Monday, October 3, 2011

Day One

i'm trying not to beat myself up. but, i've been a pretty fallen person for the past few weeks. i am a decidedly weak person who easily succumbs. i've got urges and i'm always responding to them. i generally don't rise above. i am an animal.
i'm a little averse to posting my continual history of failures on the Net, but i've gotta put this out someplace. keeping things in the dark is dangerous.

i've been on the verge of tears for the past 8 days. isn't that strange? why do people intentionally live in a way that causes pain? i'm sure i'm not the only one.

but inside of these failures--some of these tears have not been about pain. some of these tears have been shed because of fresh understandings i have begun to have about the important Things. some powerful God lessons. i realized that when i screw up, God is not disappointed in me. He grieves with me, but He doesn't think any less of me.

i have struggled with this lie for years. it has always taken me a while to come back and approach God after i've made mistakes because i feel so riddled with guilt. i hang my head in shame and feel like i can't come back until i've 'done my time'. when we fuck up with the human beings in our lives, we generally have to give them a cool-down period. we give each other space so that the sting of the mistake can fade. but God is not like that.

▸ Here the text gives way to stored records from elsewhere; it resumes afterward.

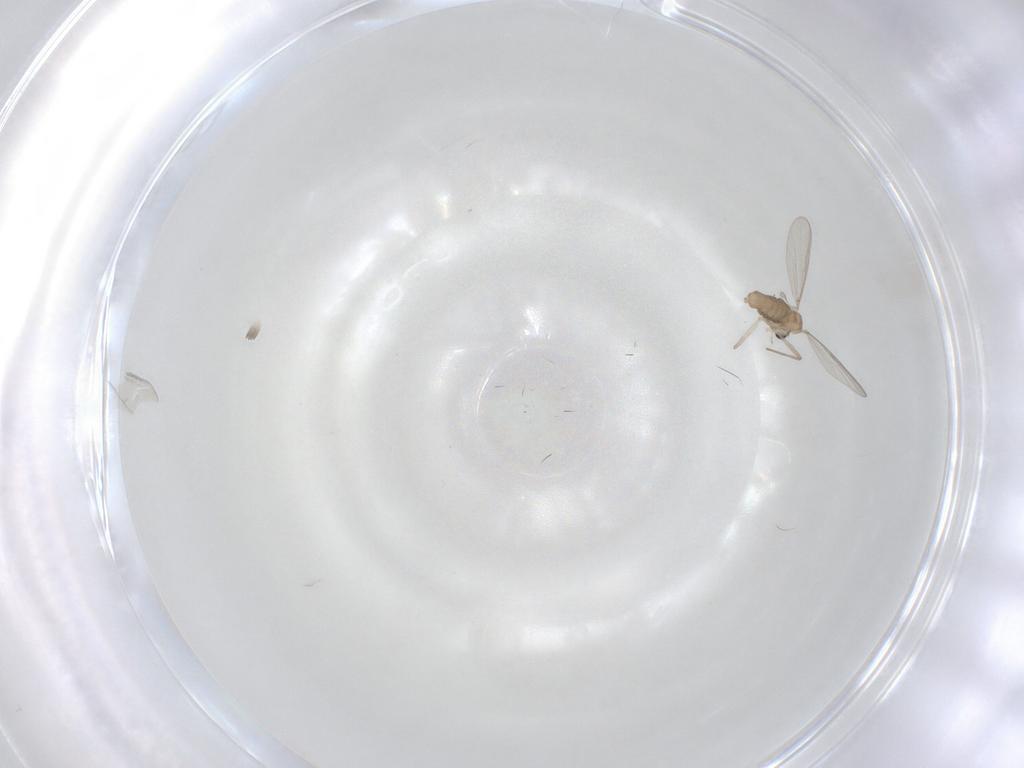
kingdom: Animalia
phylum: Arthropoda
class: Insecta
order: Diptera
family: Chironomidae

He gave me this image: i can see myself as a little girl, with wispy black hair and chubby cheeks. i am sitting on my Father's lap. my focus is on the toy i am inexpertly fiddling with. He is cuddling me really close and kisses my sweaty forehead.
the thing about this image that moves me is the utter tenderness i can see in His eyes. He absolutely adores the little girl in His arms. and even when she squirms and pushes Him away or screams at Him, He is still hopelessly in love with this little girl.

He is NEVER disappointed. even though He knows everything about me. every good and evil thought that crosses my mind. He knows how little patience i have with people. He knows all about my lusts and premeditated bad choices. He understands my chaos and turmoil. He is fully aware of my past and present. He knows exactly what will happen in my future.
if i actually Believe God--if everything in the Word is Truth--if i really am that wispy-haired little girl sitting on His lap, it would IMPOSSIBLE for Him to be disappointed in me. knowing what He knows makes disappointment existentially impossible for God. He can already see me fully restored. i'll be just like Jesus. He already sees me that way.

God knows the course i've been taking in these limited days--making mistakes and constantly returning to my vomit--but He still looks at me with that utter utter love. He's always cuddling that little squirming girl on His lap. no matter what i've done, He always will want to bend down and kiss my sweaty forehead.
why? i have no clue. His love is absolutely ridiculous. but everything inside of me knows that it is the most Real thing in the world.